Extract to read START
With the advent of nuclear weapons came the question of how their very existence changed the way we conduct and think about warfare.  Nearly seventy five years after their first (and, to date, only) use at the end of World War II, the question remains far from resolved, as nuclear ‘optimists’ and ‘pessimists’ continue to debate what Andrew H. Kydd presents as a seemingly simple question: “Is the world better off with nuclear weapons or without?” (645).  Kydd’s goal in this article is not to definitively adjudicate the question and come down conclusively on either side, but rather to add the conceptual element of ‘expected costs’ to the debate.  In doing so, he introduces a useful meeting point for the two camps.
Extract to read END
Listed entries START
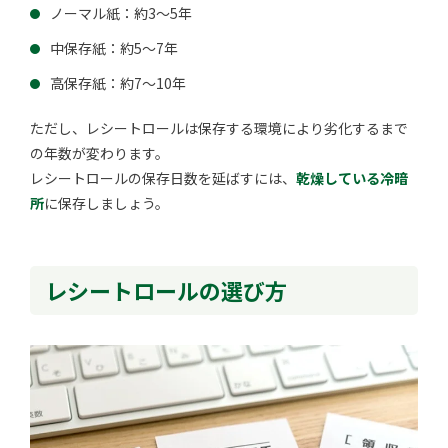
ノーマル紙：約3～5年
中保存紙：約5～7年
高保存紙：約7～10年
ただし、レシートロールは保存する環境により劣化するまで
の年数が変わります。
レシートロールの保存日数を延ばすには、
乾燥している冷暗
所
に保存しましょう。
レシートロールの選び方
Listed entries END
Listed entries START
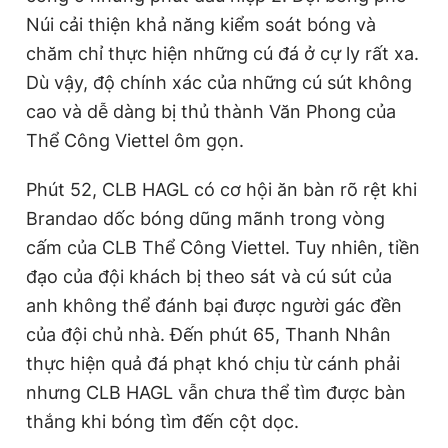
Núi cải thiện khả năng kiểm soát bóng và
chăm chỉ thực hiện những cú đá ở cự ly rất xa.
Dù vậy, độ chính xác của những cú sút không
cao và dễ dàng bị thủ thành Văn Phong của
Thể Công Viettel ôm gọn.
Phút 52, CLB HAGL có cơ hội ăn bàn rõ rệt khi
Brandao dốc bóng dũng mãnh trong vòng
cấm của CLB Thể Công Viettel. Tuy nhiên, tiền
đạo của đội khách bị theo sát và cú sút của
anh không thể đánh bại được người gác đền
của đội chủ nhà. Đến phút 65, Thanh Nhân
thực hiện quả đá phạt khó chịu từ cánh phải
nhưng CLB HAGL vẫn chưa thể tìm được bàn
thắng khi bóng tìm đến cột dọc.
Listed entries END
Listed entries START
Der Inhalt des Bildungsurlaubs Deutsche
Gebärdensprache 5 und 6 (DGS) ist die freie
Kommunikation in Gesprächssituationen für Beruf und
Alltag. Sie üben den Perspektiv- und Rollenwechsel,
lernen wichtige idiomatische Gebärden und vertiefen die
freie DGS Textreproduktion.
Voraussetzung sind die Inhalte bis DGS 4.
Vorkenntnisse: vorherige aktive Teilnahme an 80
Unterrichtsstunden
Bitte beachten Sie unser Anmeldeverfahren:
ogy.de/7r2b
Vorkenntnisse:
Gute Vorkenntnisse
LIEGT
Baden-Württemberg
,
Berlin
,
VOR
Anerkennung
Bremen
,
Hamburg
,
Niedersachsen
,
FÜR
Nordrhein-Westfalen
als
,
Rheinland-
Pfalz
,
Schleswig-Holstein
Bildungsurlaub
Listed entries END
# Work to complete
In the passage about nuclear weapons, what conceptual element does Kydd add to the debate? Rely only on the passage about nuclear weapons.

# The completed task
The element of 'expected costs'.